Siemens Home Connect üzerinden cihaza özel yeni yıkama ve kurutma programları indirebiliyorsunuz. Mevsimsel ihtiyaçlar, moda olan yeni kumaş türleri, spor kıyafetlerin gelişmesi… Ne değişirse değişsin, makineniz hep güncel kalıyor. 

Tıpkı telefonunuza uygulama güncellemesi indirir gibi çamaşır ve kurutma makineniz de güncellemelerle değişen yaşam tarzınıza ayak uyduruyor. 

Akıllı deterjan yönetimi: i-Dos ile her yıkamada doğru ölçü 

Makineyi tamamen doldurunca veya tek parça kıyafeti makineye attığınızda ne kadar deterjan koyacağınızı bilemiyor olabilirsiniz. İşte tam bu noktada i-Dos Deterjan Tarama teknolojisi devreye giriyor. Siemens Home Connect üzerinden şişelerin barkodunu okutup su sertliği ve deterjan yoğunluğunu makineye iletiyor, i-Dos ise her yıkamada doğru miktarı otomatik olarak ayarlıyor. Üstelik Siemens Home Connect uygulaması, deterjan seviyesini takip ederek deterjanınız tükenmeden önce size haber veriyor. Tek yapmanız gereken uygulamayı telefonunuza yüklemek ve çamaşır makinenizi uygulamaya bağlamak. 

stainRemoval teknolojisi: Zorlu lekelerle inatlaşmayı unutun 

Çay, yağ, makyaj, çikolata lekeleri… Gün içinde fark etmeden üzerinize bulaşan lekeler artık kâbus olmaktan çıkıyor. Siemens iQ500 çamaşır makinesi ile stainRemoval teknolojisi devreye giriyor. Tek bir dokunuşla çay, yağ, kozmetik veya günlük hayatta karşılaştığınız diğer zor lekeler için özel programları aktif edebilirsiniz. 
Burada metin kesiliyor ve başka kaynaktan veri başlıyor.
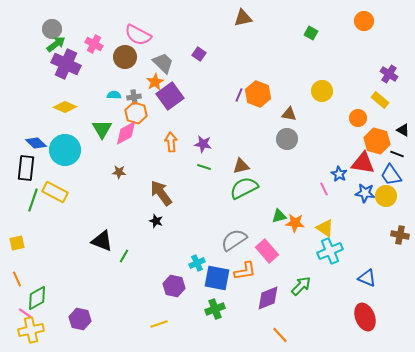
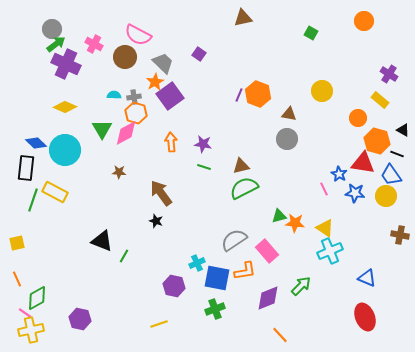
blue star at (365, 193): moved 10 px left
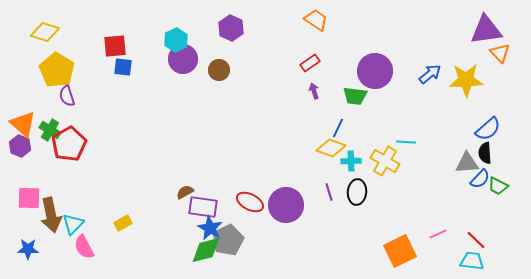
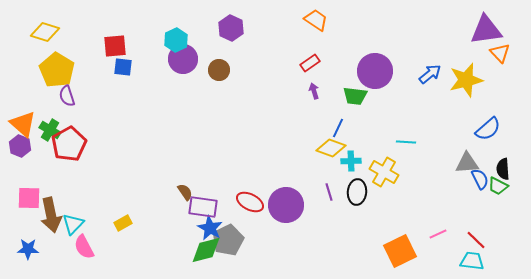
yellow star at (466, 80): rotated 12 degrees counterclockwise
black semicircle at (485, 153): moved 18 px right, 16 px down
yellow cross at (385, 161): moved 1 px left, 11 px down
blue semicircle at (480, 179): rotated 70 degrees counterclockwise
brown semicircle at (185, 192): rotated 84 degrees clockwise
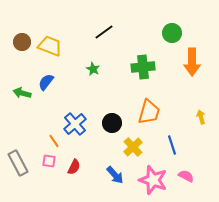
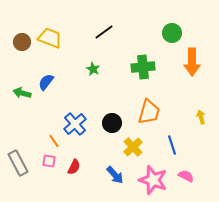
yellow trapezoid: moved 8 px up
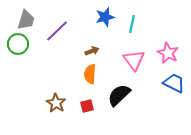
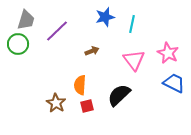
orange semicircle: moved 10 px left, 11 px down
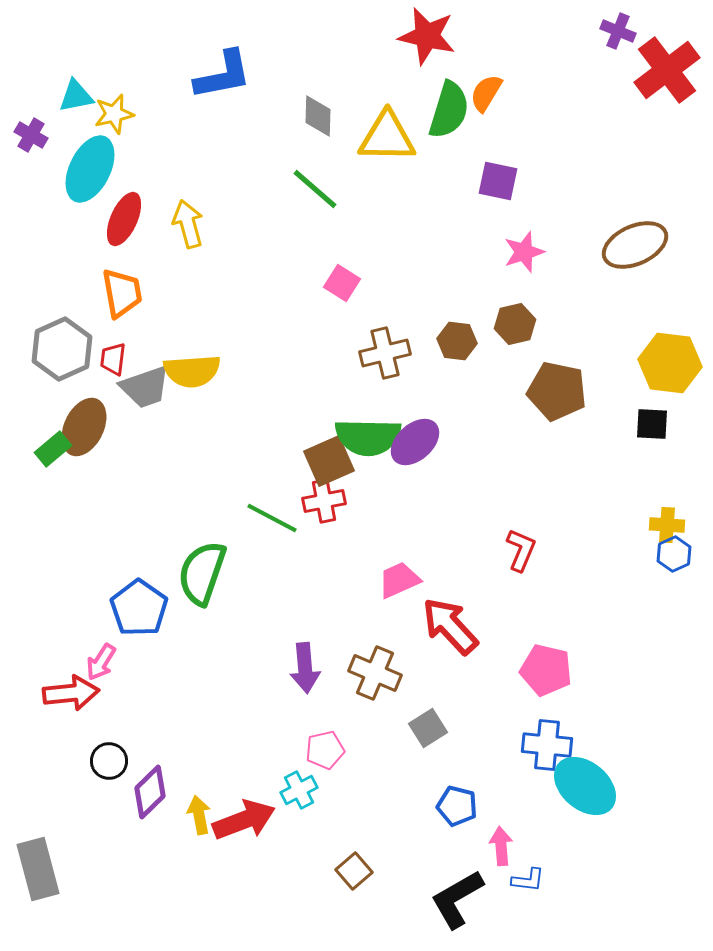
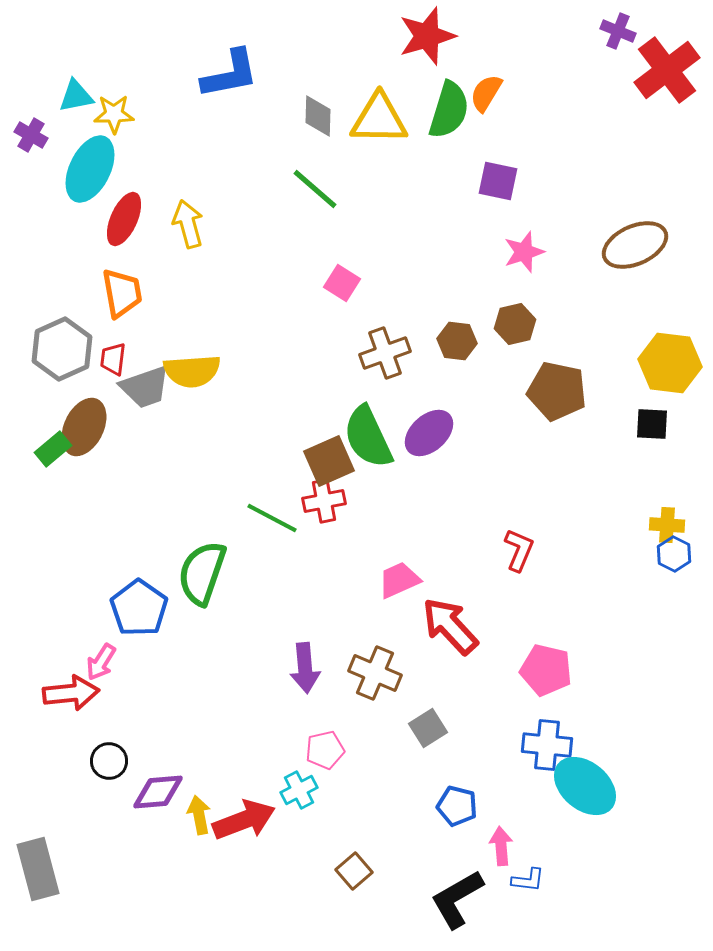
red star at (427, 36): rotated 30 degrees counterclockwise
blue L-shape at (223, 75): moved 7 px right, 1 px up
yellow star at (114, 114): rotated 12 degrees clockwise
yellow triangle at (387, 137): moved 8 px left, 18 px up
brown cross at (385, 353): rotated 6 degrees counterclockwise
green semicircle at (368, 437): rotated 64 degrees clockwise
purple ellipse at (415, 442): moved 14 px right, 9 px up
red L-shape at (521, 550): moved 2 px left
blue hexagon at (674, 554): rotated 8 degrees counterclockwise
purple diamond at (150, 792): moved 8 px right; rotated 40 degrees clockwise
Siemens Home Connect uygulaması sayesinde daha fazla leke türünü ve bunlar için geliştirilmiş özel programları keşfetmek de mümkün. Yani sadece “lekeyi çıkar” demekle kalmıyor, sizin için en doğru yıkama programını da otomatik olarak öneriyor. Böylece hem lekelerle uğraşmak zorunda kalmıyor hem de giysilerinizin ömrünü koruyorsunuz. 

Artık çocuğunuza yemek yedirirken dökülen yemek lekeleri, kahve kazaları ya da mutfakta sıçrayan yağ lekeleri sizi endişelendirmiyor. stainRemoval, günlük hayatın getirdiği küçük sürprizlere karşı en güvenilir yardımcınız oluyor. 

Siemens iQ500 çamaşır ve kurutma makineleri, artık sadece kıyafetlerinizi temizleyen makineler değil; size zaman, konfor ve güven veren akıllı iş ortaklarınızdır. Ütüye harcadığınız vakti kendinize ayırın, lekelerle uğraşmayı unutun ve teknolojinin yaşam alanınıza uyumunun keyfini yaşayın.

*Bu yazı Siemens’in katkılarıyla hazırlanmıştır.